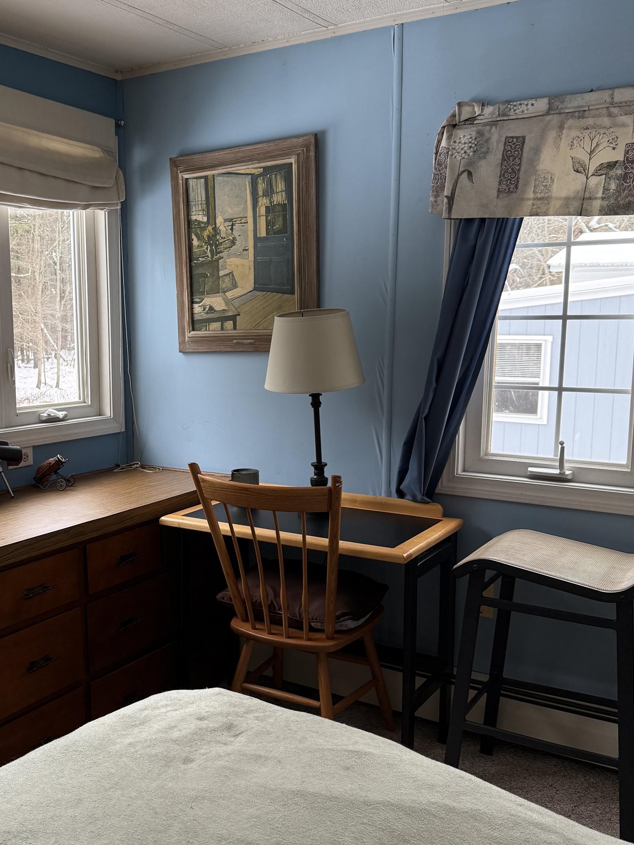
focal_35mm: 36
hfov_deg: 39.2
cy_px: 451
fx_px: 879
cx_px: 212
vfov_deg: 51.3
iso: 160
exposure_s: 1/150
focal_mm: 6.76
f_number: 1.78
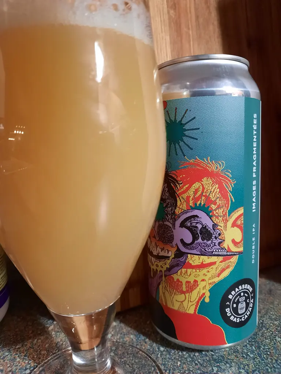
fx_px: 271
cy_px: 187
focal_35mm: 25
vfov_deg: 69.4
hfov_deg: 54.9
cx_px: 140
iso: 320
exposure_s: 1/30
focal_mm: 4.6
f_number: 2
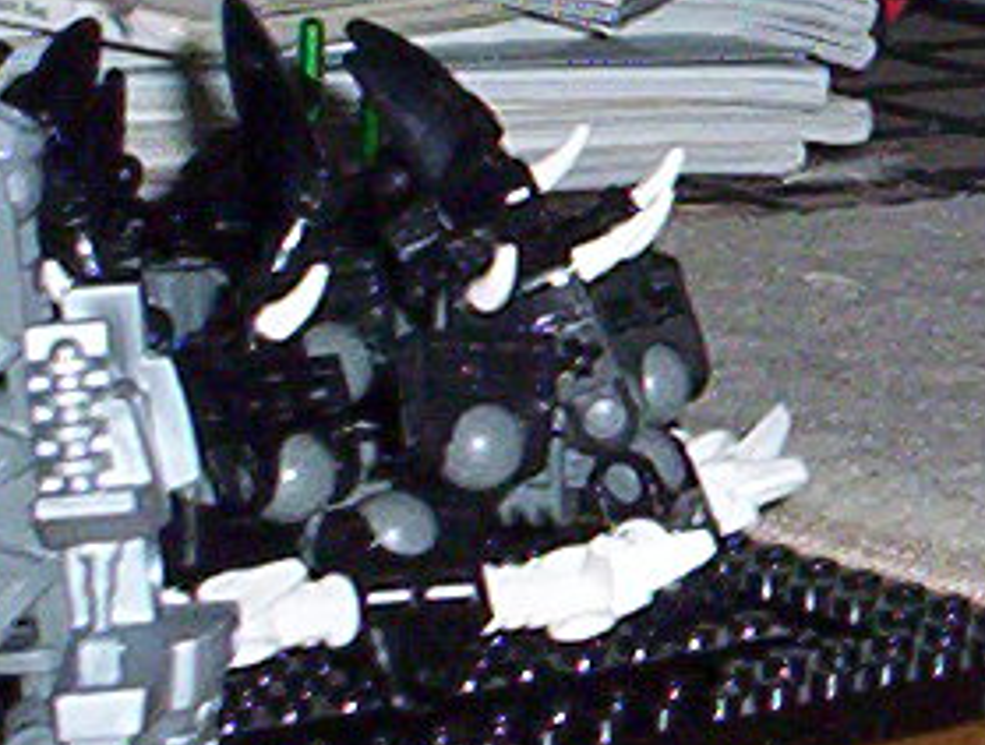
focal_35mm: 222
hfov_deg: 8.4
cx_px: 1974
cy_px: 145
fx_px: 6336
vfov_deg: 6.7
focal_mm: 4.99
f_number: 4.5
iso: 140
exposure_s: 1/60
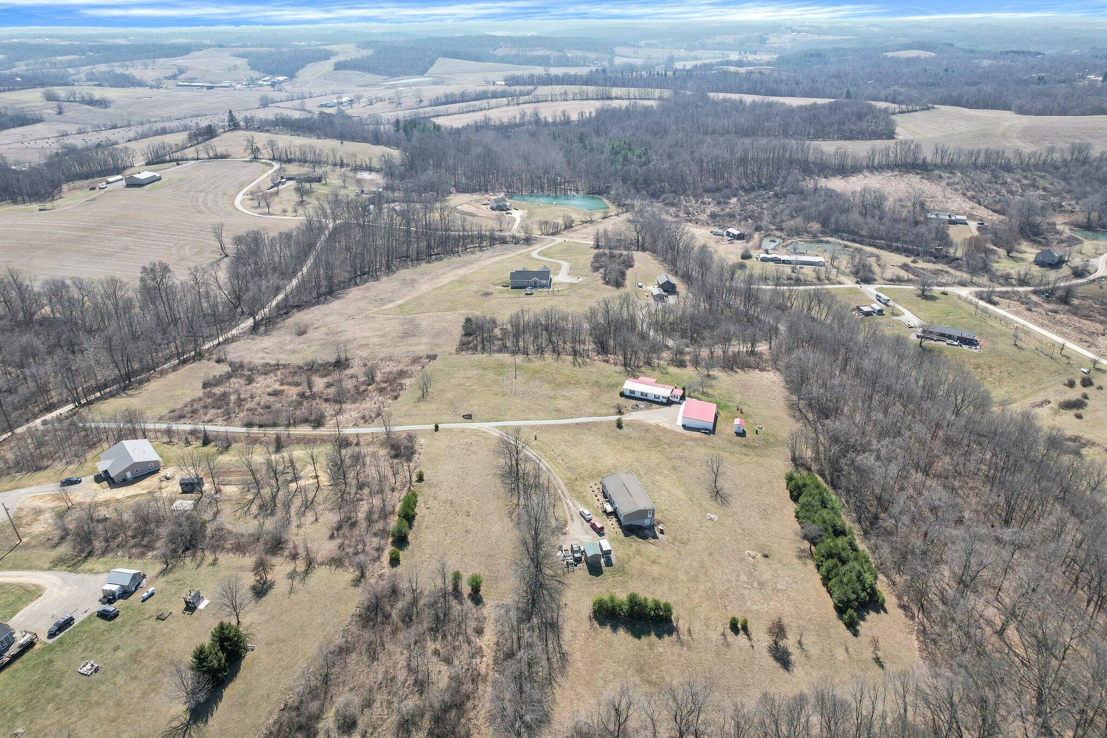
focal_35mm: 22
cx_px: 554
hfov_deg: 78.6
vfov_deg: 57.2
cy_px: 369
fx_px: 676
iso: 200
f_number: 2.8
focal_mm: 8.38
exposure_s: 1/1500
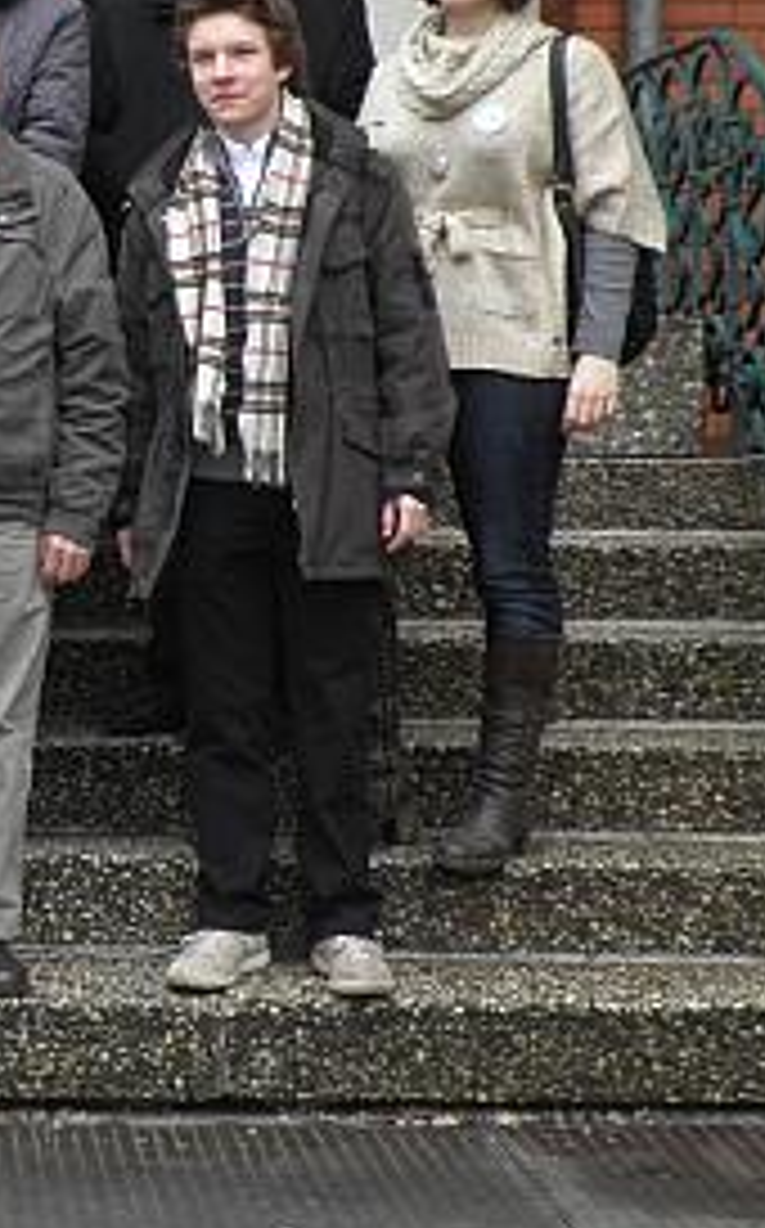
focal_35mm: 94
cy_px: 425
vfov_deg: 22.0
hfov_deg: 13.1
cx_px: -387
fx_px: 3144
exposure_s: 1/60
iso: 125
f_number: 4
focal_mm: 7
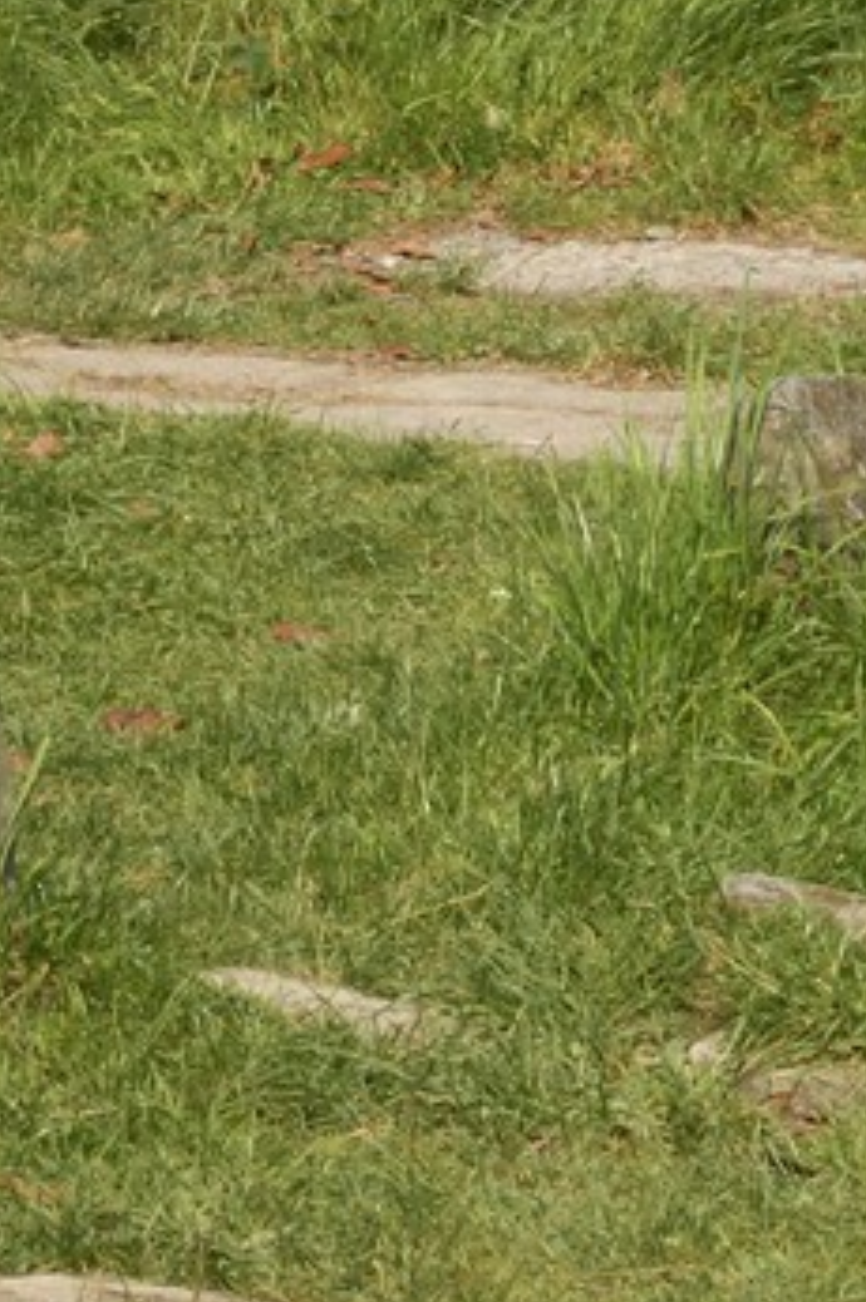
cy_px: -1498
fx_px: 7014
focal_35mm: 194
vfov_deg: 9.7
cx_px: -542
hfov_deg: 6.9
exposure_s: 1/160
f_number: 8.5
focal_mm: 28
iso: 100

## Aim of the exercise
Set down all of the material above exactly as written, leaving the pictures out.

## Solved exercise
focal_35mm: 36
hfov_deg: 39.2
cy_px: 451
fx_px: 879
cx_px: 212
vfov_deg: 51.3
iso: 160
exposure_s: 1/150
focal_mm: 6.76
f_number: 1.78
fx_px: 271
cy_px: 187
focal_35mm: 25
vfov_deg: 69.4
hfov_deg: 54.9
cx_px: 140
iso: 320
exposure_s: 1/30
focal_mm: 4.6
f_number: 2
focal_35mm: 222
hfov_deg: 8.4
cx_px: 1974
cy_px: 145
fx_px: 6336
vfov_deg: 6.7
focal_mm: 4.99
f_number: 4.5
iso: 140
exposure_s: 1/60
focal_35mm: 22
cx_px: 554
hfov_deg: 78.6
vfov_deg: 57.2
cy_px: 369
fx_px: 676
iso: 200
f_number: 2.8
focal_mm: 8.38
exposure_s: 1/1500
focal_35mm: 94
cy_px: 425
vfov_deg: 22.0
hfov_deg: 13.1
cx_px: -387
fx_px: 3144
exposure_s: 1/60
iso: 125
f_number: 4
focal_mm: 7
cy_px: -1498
fx_px: 7014
focal_35mm: 194
vfov_deg: 9.7
cx_px: -542
hfov_deg: 6.9
exposure_s: 1/160
f_number: 8.5
focal_mm: 28
iso: 100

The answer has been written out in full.